When I hear the word forest I think of trees, lots of them, maybe pine needles and old leaves on paths. Understory trees and shrubs fill in that landscape sometimes making the area appear dense with foliage. Other times these lower story plants line a pathway. How can I mimic this system on a smaller scale in my front or back yard and include food?
My podcast guest this week, Micheal Judd, talked about creating a ‘food forest patch’ in our yards. Before I describe what he suggested I would like to remind all of us about the importance of our forests from a permaculture perspective. Let’s look at some facts:
“Forests are life ( from permaculture news)
- Forests are home to approximately 50-90% of all the world’s terrestrial (land-living) biodiversity — including the pollinators and wild relatives of many agricultural crops (Source: WWF Living Planet Report 2010)
- Tropical forests alone are estimated to contain between 10-50 million species – over 50% of species on the planet.
- Rainforests cover 2% of the Earth’s surface and 6% of its landmass, yet they are home to over half of the world’s plant and animal species.
From these basic facts, it should be evident that forests themselves are synonymous with life, biodiversity, and fertility. Where life gathers, complex and mutually beneficial relationships are created between organisms; natural harmonious communities form, and life forms multiply and proliferate.”
Forests are the best of life and offer ways for us to live in harmony. They provide food and are great examples of how species work together. Yet, we continue to tear down our forests for the sake of development, our thirst for lumber and other byproducts made from trees, and the need for fields for mass monotype agriculture and farming.

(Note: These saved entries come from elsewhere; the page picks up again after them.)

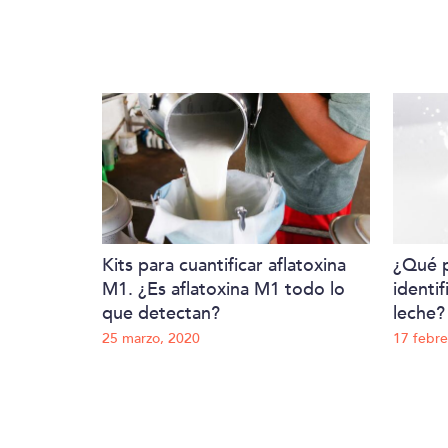
Kits para cuantificar aflatoxina
¿Qué p
M1. ¿Es aflatoxina M1 todo lo
identi
que detectan?
leche?
25 marzo, 2020
17 febre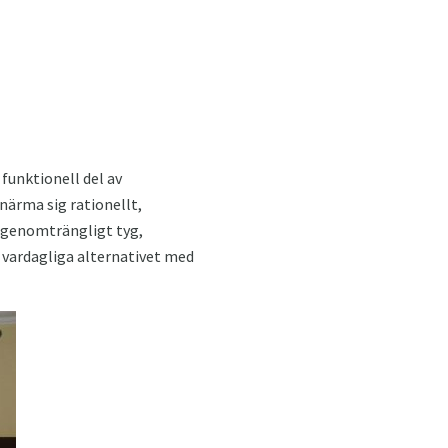
funktionell del av
närma sig rationellt,
sgenomträngligt tyg,
t vardagliga alternativet med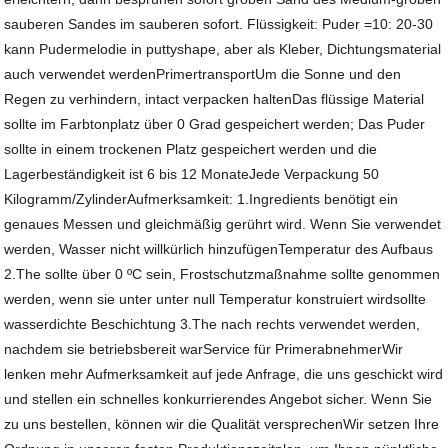
sauberen Sandes im sauberen sofort. Flüssigkeit: Puder =10: 20-30
kann Pudermelodie in puttyshape, aber als Kleber, Dichtungsmaterial
auch verwendet werdenPrimertransportUm die Sonne und den
Regen zu verhindern, intact verpacken haltenDas flüssige Material
sollte im Farbtonplatz über 0 Grad gespeichert werden; Das Puder
sollte in einem trockenen Platz gespeichert werden und die
Lagerbeständigkeit ist 6 bis 12 MonateJede Verpackung 50
Kilogramm/ZylinderAufmerksamkeit: 1.Ingredients benötigt ein
genaues Messen und gleichmäßig gerührt wird. Wenn Sie verwendet
werden, Wasser nicht willkürlich hinzufügenTemperatur des Aufbaus
2.The sollte über 0 ºC sein, Frostschutzmaßnahme sollte genommen
werden, wenn sie unter unter null Temperatur konstruiert wirdsollte
wasserdichte Beschichtung 3.The nach rechts verwendet werden,
nachdem sie betriebsbereit warService für PrimerabnehmerWir
lenken mehr Aufmerksamkeit auf jede Anfrage, die uns geschickt wird
und stellen ein schnelles konkurrierendes Angebot sicher. Wenn Sie
zu uns bestellen, können wir die Qualität versprechenWir setzen Ihre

Michael suggested that we take (where possible) a small patch maybe 8′ by 8′ and plant a fruit tree. He includes nitrogen-fixing plants such as lupines, blue indigo in the same area. Add other perennials to the mix all planted within this 8×8″ space. Spreading mints can be added too. I had the chance to visit and be on one of his yard tours in MD. Mints were all over the place but didn’t give me the feeling of taking over. He chops and lets the plant material drop. Very easy and very cool.
As you cut back these companion plants, you leave the plant material right there which continues to build mulch. All of this adds beauty and diversity to your landscape. Check out pawpaw, juneberry, black currants, Aronia’s. Aronia or chokecherries are native to our continent. There is much to choose from.
Dedicate an 8 x8′ patch for new plants.
Add 8″ compost, layering the materials and leave over winter.
In the spring: Select a fruit-bearing tree appropriate to your region.
Add leguminous plants when you plant the tree; lupines, peas. Around the outer edges add more plants.
Michaels’ book shown above has great detailed ‘how to’s’ and photographs to illustrate his ‘food forest patch’. I highly recommend his book. I personally refer to his ideas over and over. Think about the gardeners in your life. This book is a great addition to any gardener’s library.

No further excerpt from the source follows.